# Crashed R34 Vspec II Nur



## Yosh (Jan 10, 2016)

Sadly another devastating loss both car an driver never made it.


----------



## Yosh (Jan 10, 2016)

Nur


----------



## Yosh (Jan 10, 2016)

Clutch


----------



## R32 Combat (Jan 29, 2004)

Ouch.


----------



## fourtoes (Feb 27, 2003)

Oh man so sad.


----------



## SkylineGTRCy (Dec 14, 2008)

Happened yesterday in Malaysia, driver was 25 years old. My thoughts go to his family and friends. R.I.P
What was even more tragic was to see 90% of the people commenting on facebook caring more about the loss of the car instead of the driver. What's wrong with people nowadays?


----------



## tarmac terror (Jul 16, 2003)

OOoofff...

That's SOME impact!!!

Mercifully I don't think the driver would have felt very much..


TT


----------



## truupR (May 30, 2016)

A harrowing reminder of what could happen to any one of us, myself included, when driving dangerously. Terrifying seeing how merely mortal we all are


----------



## Fowla (Jan 29, 2016)

This honestly made my spine tingle, as mentioned in the post above me.. it could of been anyone one of us and that's a scary thought! RIP to this young lad and thoughts to the family !


----------



## mikemonty (May 15, 2016)

Very sad, RIP.


----------



## groundzro (Jan 10, 2014)

Not only that, there were a few asking to get the parts. Sad n disgusted.


----------



## V-SpecII (Jan 14, 2008)

Vultures!!

Sad news.


----------



## TREG (May 20, 2004)

Very sad news.Screw the car it was just a piece of metal.
RIP mate


----------



## JonnyBCK (May 5, 2014)

Some of the posts on fb for this were down rite disrespectful for the driver RIP


Sent from my iPhone using Tapatalk


----------



## moleman (Jun 3, 2002)

JonnyBCK said:


> Some of the posts on fb for this were down rite disrespectful


It's disrespectful enough just to post pics of a car which someone died in tbh.


----------



## Axis (Nov 18, 2015)

A horrible reminder that life can be taken away in the blink of an eye. I'm a firm believer that when it's you time to go, it's your time to go. Prayers for the family of the driver.


----------



## R0B (May 14, 2005)

Brutal, but to make a car look like that you have to be doing stupid speeds on the roads.
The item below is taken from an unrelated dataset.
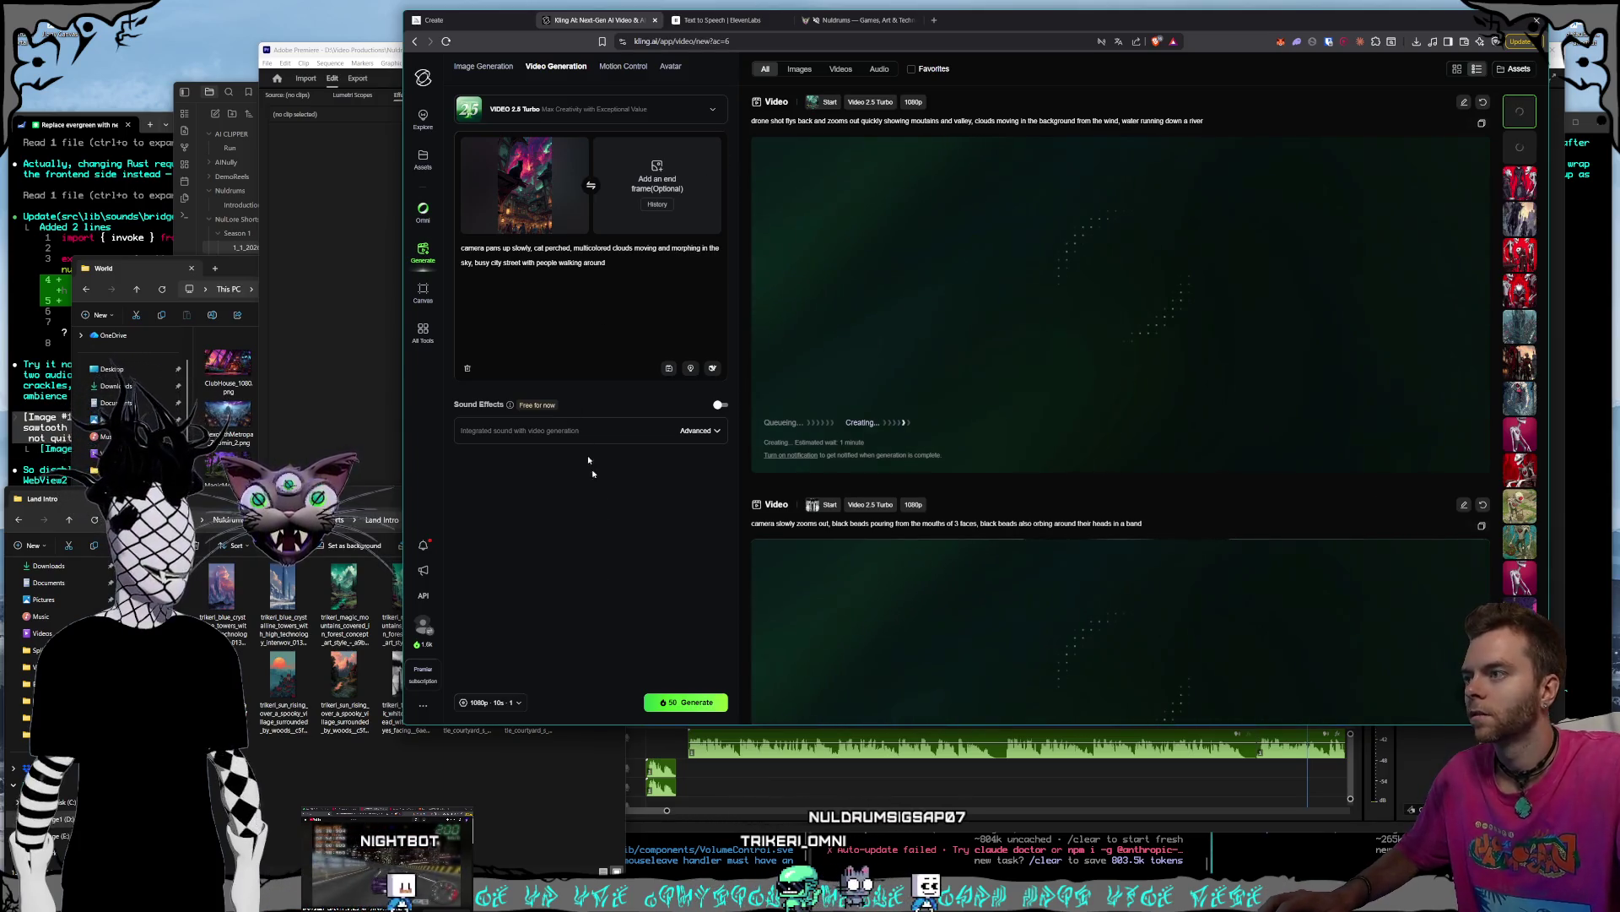
# - Set the clip length to 5 seconds and generate
pyautogui.click(489, 702)
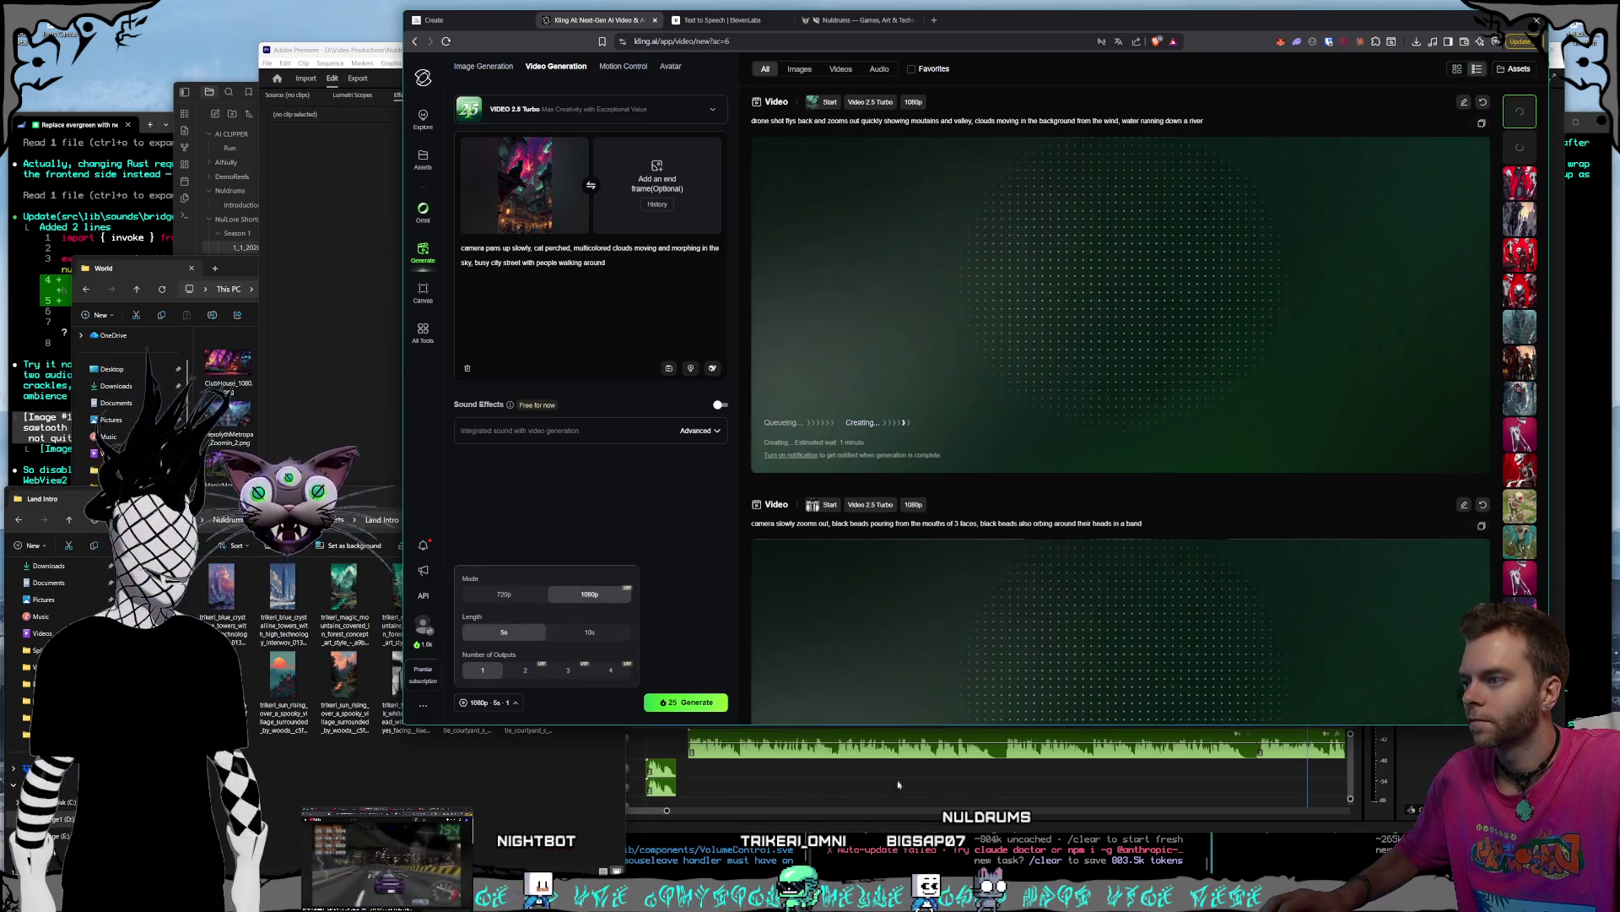
pyautogui.click(686, 703)
pyautogui.click(389, 759)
Its harsh but hes less of a danger to the public now, thoughts for his family though.


----------



## diki (Oct 23, 2016)

rip mate..

it looks not so fast but very bad luck hit i think...


----------



## Jimmy P (Jun 18, 2014)

so sad but a stark reminder to us all with these powerful toys!
I find the biggest problem with mine after owning a couple of tuned evos - in the GTR you just don't realise the speed you are doing until you look at the speedo!

RIP


----------



## Trev (Nov 1, 2003)

Not sure why people enjoy posting pictures of a fatal accident.

We've had these threads before, I'm sure it's some sort of sick underlying mental health issue.


----------



## R34Mania (Jan 17, 2017)

It can also remind us about being careful when driving. No matter how big brakes you install or roll cages you get, this can happen when you're driving reckless.


----------



## Silverhks (Feb 15, 2017)

I think it's important to post at least one pic of incidents like this. Too many people are unaware/blase about the possible consequences of their actions in cars. You can tell them time and again but it just doesn't sink in like a picture.
I lost a young friend I was mentoring in motorsports when he lost control on the road in a corvette. Hit a tree sideways and cut the car in half behind the seats. I had told him on more than one occasion he needed to calm it down on the road.

Yes, people can be disrepectful when talking about the car and ignoring the life lost.

RIP unknown brother


----------



## LP570-4 (Jan 25, 2011)

TREG said:


> Very sad news.Screw the car it was just a piece of metal.
> RIP mate


You are so right. R.I.P


----------



## Jamesjsy (Aug 25, 2015)

shocking! feel sorry for the family, just a reminder, just because the cars powerful and grips like hell, there is a limit to Godzillas remarkable system.

RIP


----------



## V-SpecII (Jan 14, 2008)

God Almighty has no limits, so we should just call the lines zilla then. 

A sad loss, thoughts go out to his Loved ones.


----------



## XKS (Jan 23, 2020)

Yosh said:


> Sadly another devastating loss both car an driver never made it.


Hey, where is the car? Is it for Sale?


----------



## TREG (May 20, 2004)

XKS said:


> Hey, where is the car? Is it for Sale?



Post is from 2017...


----------



## Mookistar (Feb 5, 2004)

XKS said:


> Hey, where is the car? Is it for Sale?


really classy


----------